Cette fois on abordait un des thèmes favori de mon ami Trap qui est largement sceptique sur l’utilité du vote.

Avec ce constat, je fais quoi ? interroge Trapanil. Le vote ne sert à rien, ajoute-t'il.
 
Alors, pour une fois je répondrai là dessus, car sans me faire d'illusion sur la véritable capacité du vote à changer radicalement les choses, je lui trouve une petite utilité. Et je viens de trouver une formule tout au moins aussi bonne que celle qu'on nous sert souvent : "Si le vote était utile, ça fait longtemps qu'on l'aurait interdit !" Et je réponds, toc ! " Si le vote ne servait à rien, ça fait longtemps que tous les gouvernements l'auraient autorisé !". Car un vote ne fait sans doute pas la révolution, mais ça peut changer beaucoup de choses. Si aux élections les partis écologiques ou anti-capitalistes, quelles que soient les illusions qu'ils véhiculent ou même les ambigüités qu'ils sous-tendent faisaient un score plus important que les 15% qu'ils représentent, ils pèseraient suffisamment pour obliger les dirigeants à en tenir compte. Sinon, pourquoi s'inquièteraient-t'ils ? Et je suis sûr que ceux qui pensent que les gouvernements démocratiques font ce qu'ils veulent contre l'opinion, se trompent. Et quel meilleur sondage en définitive que l'avis de 30 millions de personnes ? Et, dernier argument, quand on dit un million plus un million, au bout du compte ça compte, ici c'est la même chose.
 
Au sujet des pays émergents qui veulent vivre comme nous, ça me parait légitime. Et ce n'est pas forcément quelque chose d'apocalyptique. Parce que on oublie une chose : nos pays développés, qui maintenant polluent plutôt moins que l'Inde ou la Chine ont beau jeu de pointer du doigt les vilains pollueurs : c'est pour fabriquer nos produits de consommation qu'ils tournent à plein régime.

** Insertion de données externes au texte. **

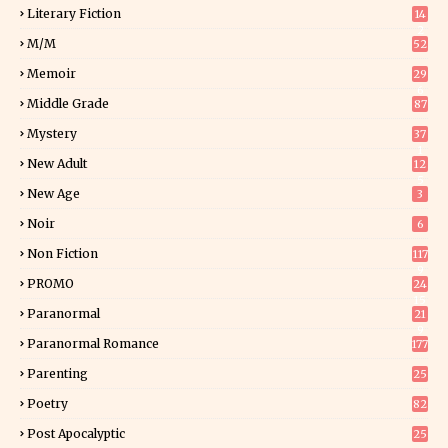
Literary Fiction
14
2
M/M
52
Memoir
29
6
Middle Grade
87
Mystery
37
1
New Adult
12
5
New Age
3
Noir
6
Non Fiction
117
9
PROMO
24
15
Paranormal
21
9
Paranormal Romance
177
Parenting
25
Poetry
82
Post Apocalyptic
25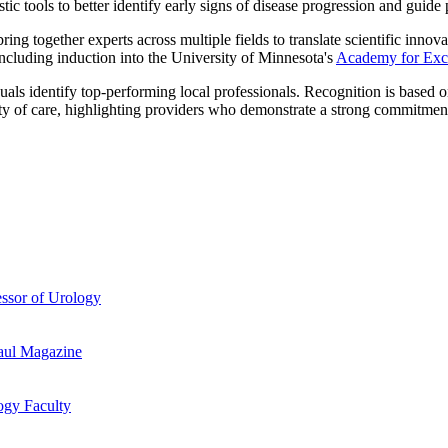
c tools to better identify early signs of disease progression and guide
bring together experts across multiple fields to translate scientific inno
cluding induction into the University of Minnesota's
Academy for Exce
ls identify top-performing local professionals. Recognition is based on
lity of care, highlighting providers who demonstrate a strong commitment
essor of Urology
aul Magazine
ogy Faculty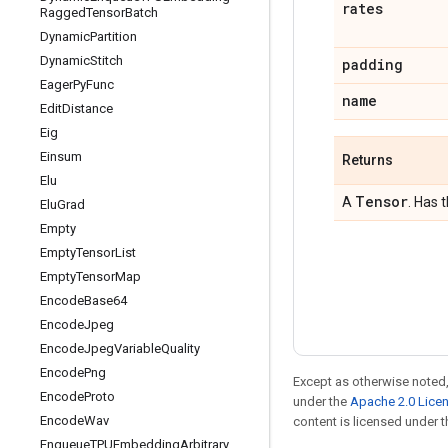
rates
Ragged
Tensor
Batch
Dynamic
Partition
Dynamic
Stitch
padding
Eager
Py
Func
name
Edit
Distance
Eig
Einsum
Returns
Elu
Tensor
A
. Has 
Elu
Grad
Empty
Empty
Tensor
List
Empty
Tensor
Map
Encode
Base64
Encode
Jpeg
Encode
Jpeg
Variable
Quality
Encode
Png
Except as otherwise noted,
Encode
Proto
under the
Apache 2.0 Lice
Encode
Wav
content is licensed under 
Enqueue
TPUEmbedding
Arbitrary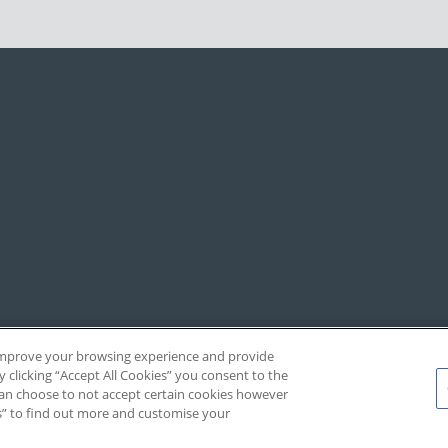
, improve your browsing experience and provide
y clicking “Accept All Cookies” you consent to the
 can choose to not accept certain cookies however
s” to find out more and customise your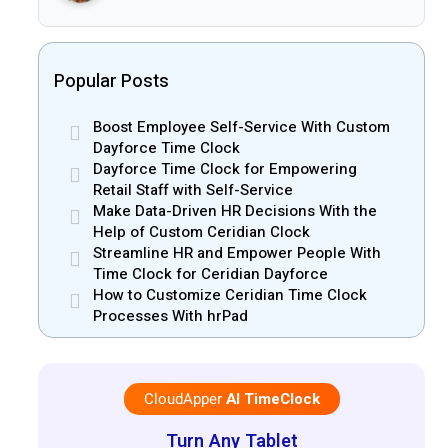
Popular Posts
Boost Employee Self-Service With Custom
Dayforce Time Clock
Dayforce Time Clock for Empowering
Retail Staff with Self-Service
Make Data-Driven HR Decisions With the
Help of Custom Ceridian Clock
Streamline HR and Empower People With
Time Clock for Ceridian Dayforce
How to Customize Ceridian Time Clock
Processes With hrPad
CloudApper
AI TimeClock
Turn Any Tablet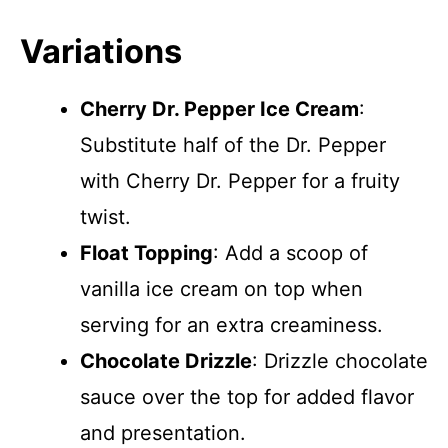
Variations
Cherry Dr. Pepper Ice Cream
:
Substitute half of the Dr. Pepper
with Cherry Dr. Pepper for a fruity
twist.
Float Topping
: Add a scoop of
vanilla ice cream on top when
serving for an extra creaminess.
Chocolate Drizzle
: Drizzle chocolate
sauce over the top for added flavor
and presentation.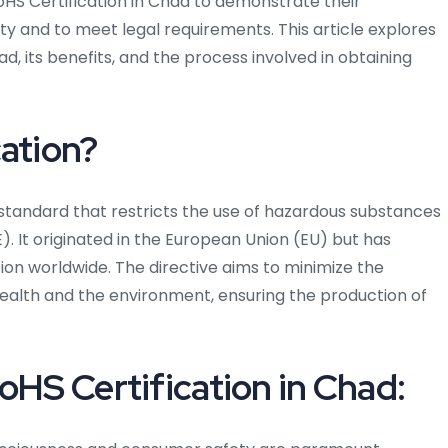
RoHS Certification in Chad to demonstrate their
y and to meet legal requirements. This article explores
d, its benefits, and the process involved in obtaining
cation?
d standard that restricts the use of hazardous substances
). It originated in the European Union (EU) but has
n worldwide. The directive aims to minimize the
alth and the environment, ensuring the production of
oHS Certification in Chad: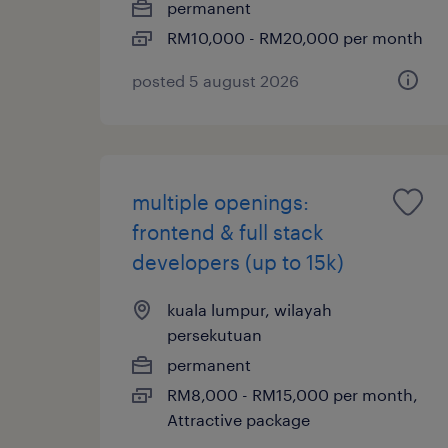
permanent
RM10,000 - RM20,000 per month
posted 5 august 2026
multiple openings:
frontend & full stack
developers (up to 15k)
kuala lumpur, wilayah
persekutuan
permanent
RM8,000 - RM15,000 per month,
Attractive package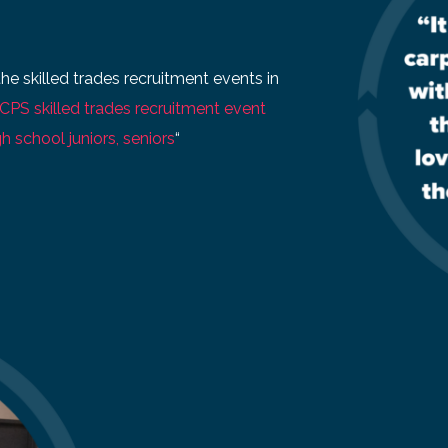
the skilled trades recruitment events in
CPS skilled trades recruitment event
h school juniors, seniors
“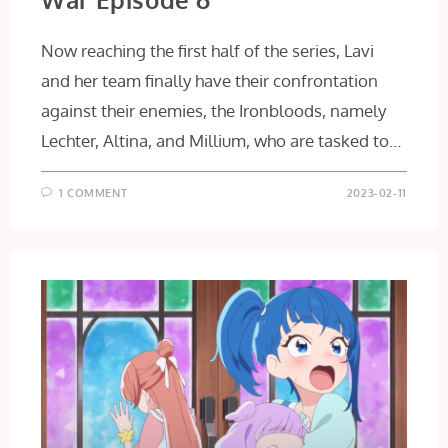
Now reaching the first half of the series, Lavi
and her team finally have their confrontation
against their enemies, the Ironbloods, namely
Lechter, Altina, and Millium, who are tasked to…
1 COMMENT
2023-02-11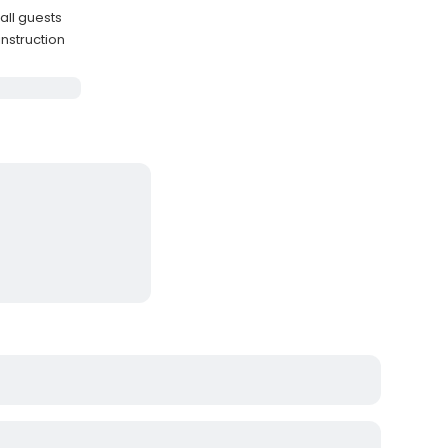
 all guests
instruction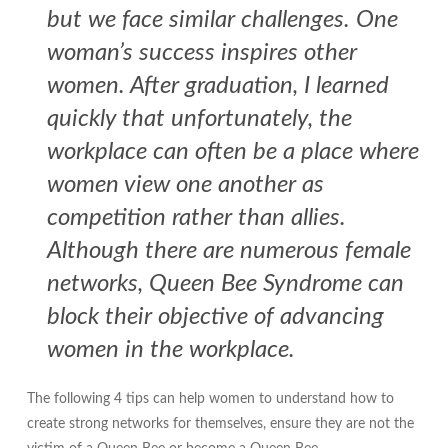
but we face similar challenges. One
woman’s success inspires other
women. After graduation, I learned
quickly that unfortunately, the
workplace can often be a place where
women view one another as
competition rather than allies.
Although there are numerous female
networks, Queen Bee Syndrome can
block their objective of advancing
women in the workplace.
The following 4 tips can help women to understand how to
create strong networks for themselves, ensure they are not the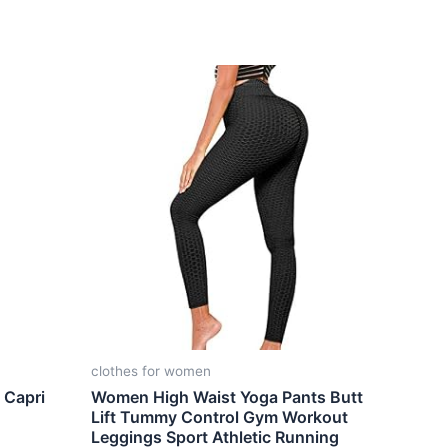
clothes for women
 Capri
Women High Waist Yoga Pants Butt
Lift Tummy Control Gym Workout
Leggings Sport Athletic Running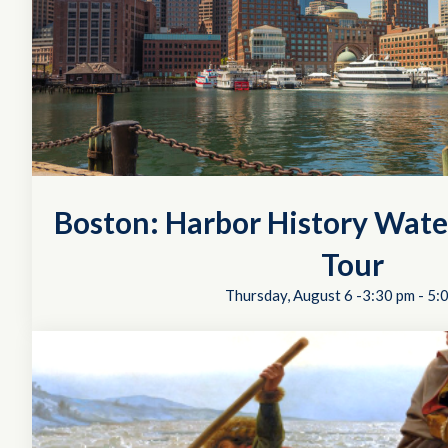
Boston: Harbor History Wate
Tour
Thursday, August 6 -3:30 pm
-
5:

On leur délocalise la fabrication et donc aussi la pollution industrielle, et pour l'éliminer, qu'ils se débrouillent... On en revient toujours aux mêmes causes : délocalisation = coût de fabrication moins cher, règlementation moins contraignante, contraintes écologiques moins pesantes = plus de sous-sous dans la popoche !!! Les pollutions, les gouvernements n'ont qu'à s'en occuper...
 
Donc pour en revenir aux aspirations des populations des pays émergents, elles peuvent être réalisées si l'ensemble des pays revient à un développement raisonné et durable, tous les pays bien sûr, y compris les pays riches, mais il faut une volonté politique qui n'est pas encore évidente, et prendre des mesures sans doute coûteuses, mais qui affirme encore aujourd'hui que de l'argent il n'y en a plus ?
 
Et dernière chose, aprés je ne parle plus, promis. Je n'ai jamais dit que la résistance personnelle était inutile, bien au contraire. Elle montre déjà une prise de conscience qui fait réfléchir les dirigeants politiques, et maintenant plus écolo qu'eux tu meurs. Et elle est aussi efficace, j'en suis persuadé. Mais ce n'est qu'un volet de l'ensemble du problème et si on ne traite pas l'autre volet qui est plus important, on essaie de remplir  le tonneau des Danaïdes.